Hexadecimal numeric references use the x prefix:

&#x26;   <!-- & -->
&#xA9;   <!-- © -->
&#x1F600; <!-- 😀 -->

All three forms are semantically equivalent to inserting the literal character. The browser decodes them identically.

When to Use Entities vs Direct Unicode

The old rule — "escape everything non-ASCII" — was born from ASCII-only file systems and broken tooling. With UTF-8 throughout your stack, the modern rule is simpler:

Always escape these, regardless of encoding: - &amp; for & in HTML text and attribute values - &lt; and &gt; for < and > in text content - &quot; inside double-quoted attributes

Never escape these unnecessarily: - Emoji, CJK characters, accented Latin — use them literally - Symbols like © ™ — use them literally in UTF-8 files

Unnecessary escaping adds noise, breaks copy-paste, and makes templates harder to read. A file full of &#x4E2D;&#x6587; instead of 中文 is hostile to human editors.

The one remaining use case for numeric escapes is when you cannot control the file encoding — for example, injecting content into a legacy system that might re-encode your file. In that case, escaping to ASCII-safe entities guarantees survival.

Form Submission Encoding

HTML forms submit data encoded according to the accept-charset attribute:

<form method="post" action="/submit" accept-charset="UTF-8">
  <input type="text" name="username">
</form>

When accept-charset is omitted, the form uses the document's encoding — which, if you declared <meta charset="UTF-8">, is UTF-8. Always declare your document encoding and you never need accept-charset.

The enctype attribute controls the wire format but not the character encoding: - application/x-www-form-urlencoded (default) — percent-encodes non-ASCII - multipart/form-data — raw bytes, required for file uploads - text/plain — no encoding, for email forms (avoid in production)

In application/x-www-form-urlencoded, the browser percent-encodes the UTF-8 bytes of each character.
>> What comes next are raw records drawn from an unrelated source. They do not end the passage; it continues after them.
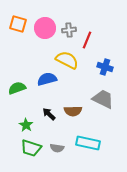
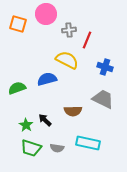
pink circle: moved 1 px right, 14 px up
black arrow: moved 4 px left, 6 px down
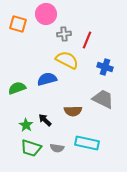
gray cross: moved 5 px left, 4 px down
cyan rectangle: moved 1 px left
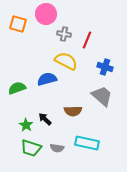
gray cross: rotated 16 degrees clockwise
yellow semicircle: moved 1 px left, 1 px down
gray trapezoid: moved 1 px left, 3 px up; rotated 15 degrees clockwise
black arrow: moved 1 px up
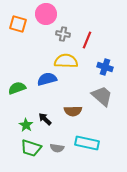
gray cross: moved 1 px left
yellow semicircle: rotated 25 degrees counterclockwise
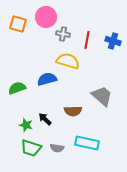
pink circle: moved 3 px down
red line: rotated 12 degrees counterclockwise
yellow semicircle: moved 2 px right; rotated 15 degrees clockwise
blue cross: moved 8 px right, 26 px up
green star: rotated 16 degrees counterclockwise
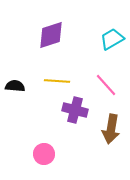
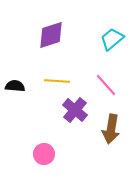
cyan trapezoid: rotated 10 degrees counterclockwise
purple cross: rotated 25 degrees clockwise
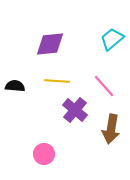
purple diamond: moved 1 px left, 9 px down; rotated 12 degrees clockwise
pink line: moved 2 px left, 1 px down
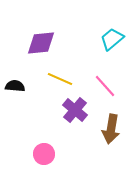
purple diamond: moved 9 px left, 1 px up
yellow line: moved 3 px right, 2 px up; rotated 20 degrees clockwise
pink line: moved 1 px right
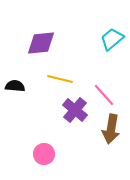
yellow line: rotated 10 degrees counterclockwise
pink line: moved 1 px left, 9 px down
The emoji 😀 (U+1F600) encodes to the four UTF-8 bytes F0 9F 98 80, which become %F0%9F%98%80. Your server must decode this percent-encoding and then interpret the result as UTF-8.

The BOM in HTML Files

The UTF-8 BOM is the three-byte sequence EF BB BF at the very start of a file. It is a zero-width no-break space character (U+FEFF) encoded in UTF-8.
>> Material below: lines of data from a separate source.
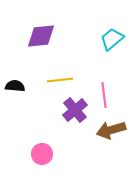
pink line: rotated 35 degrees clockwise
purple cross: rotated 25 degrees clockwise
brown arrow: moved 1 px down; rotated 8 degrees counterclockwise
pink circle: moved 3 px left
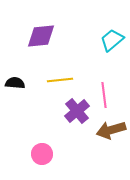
cyan trapezoid: moved 1 px down
black semicircle: moved 3 px up
purple cross: moved 2 px right, 1 px down
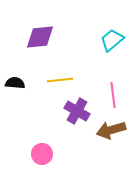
purple diamond: moved 1 px left, 1 px down
pink line: moved 9 px right
purple cross: rotated 20 degrees counterclockwise
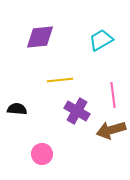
cyan trapezoid: moved 11 px left; rotated 10 degrees clockwise
black semicircle: moved 2 px right, 26 px down
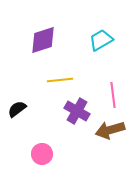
purple diamond: moved 3 px right, 3 px down; rotated 12 degrees counterclockwise
black semicircle: rotated 42 degrees counterclockwise
brown arrow: moved 1 px left
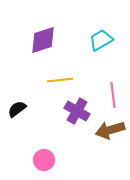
pink circle: moved 2 px right, 6 px down
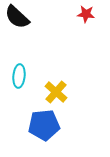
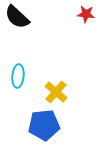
cyan ellipse: moved 1 px left
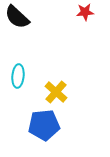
red star: moved 1 px left, 2 px up; rotated 12 degrees counterclockwise
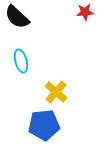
cyan ellipse: moved 3 px right, 15 px up; rotated 20 degrees counterclockwise
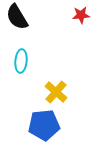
red star: moved 4 px left, 3 px down
black semicircle: rotated 16 degrees clockwise
cyan ellipse: rotated 20 degrees clockwise
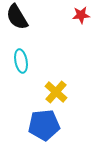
cyan ellipse: rotated 15 degrees counterclockwise
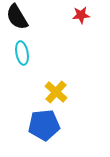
cyan ellipse: moved 1 px right, 8 px up
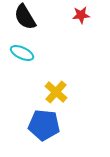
black semicircle: moved 8 px right
cyan ellipse: rotated 55 degrees counterclockwise
blue pentagon: rotated 12 degrees clockwise
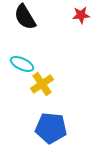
cyan ellipse: moved 11 px down
yellow cross: moved 14 px left, 8 px up; rotated 15 degrees clockwise
blue pentagon: moved 7 px right, 3 px down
In UTF-8 HTML files the BOM is unnecessary — UTF-8 has no endianness ambiguity, so the BOM carries no information. Worse, it can cause problems:

  • PHP scripts with a BOM send output before any headers, breaking header() calls
  • Some editors display a spurious character at the top of the page
  • The XML declaration <?xml ... ?> must be the absolute first bytes — a BOM breaks XML parsing

Best practice: Save HTML files as UTF-8 without BOM. Most modern editors (VS Code, Vim, Sublime) default to this. If you receive files with BOMs, strip them during your build process.
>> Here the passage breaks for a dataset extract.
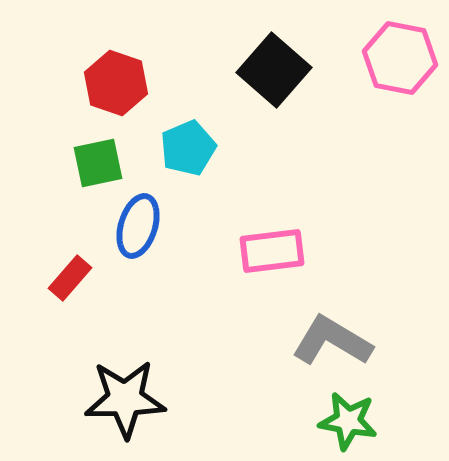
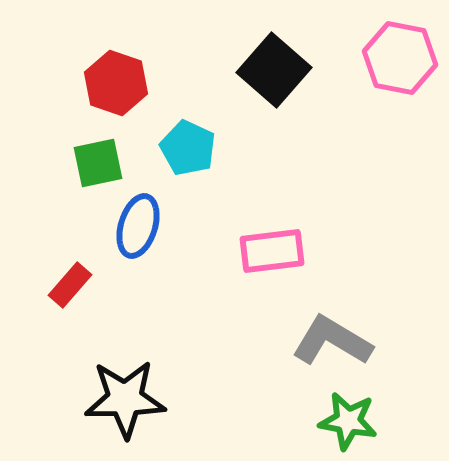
cyan pentagon: rotated 24 degrees counterclockwise
red rectangle: moved 7 px down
HTML5's UTF-8 Default and Practical Checklist

HTML5 specifies that user agents must default to UTF-8 when no encoding is declared and heuristics are inconclusive. In practice, always declare explicitly. Here is the full checklist for correct encoding:

<!-- 1. Declare encoding early in <head> -->
<meta charset="UTF-8">

<!-- 2. Set the document language for rendering and accessibility -->
<html lang="en">

<!-- 3. Set direction if needed -->
<html lang="ar" dir="rtl">

On the server side:

# Nginx
charset utf-8;

# Apache .htaccess
AddDefaultCharset UTF-8

# Django (automatic) — verify with:
# response['Content-Type']  → 'text/html; charset=utf-8'

And in your database connection string, ensure the connection charset is also UTF-8 — otherwise characters survive the file and network layers but get mangled at the DB boundary.

Special Cases: SVG and XML Embedded in HTML

Inline SVG in HTML5 documents inherits the document encoding. Standalone .svg files served as image/svg+xml are XML and can declare their own encoding:

<?xml version="1.0" encoding="UTF-8"?>
<svg xmlns="http://www.w3.org/2000/svg" ...>

When you embed SVG data URIs in CSS or HTML attributes, you must percent-encode characters that are special in URLs. The easiest path is to base64-encode the SVG, though this prevents easy editing.

Understanding the encoding stack — file, HTTP header, HTML declaration, form submission, database connection — lets you reason precisely about where characters might be corrupted. In a correctly configured UTF-8 stack, the answer is: nowhere.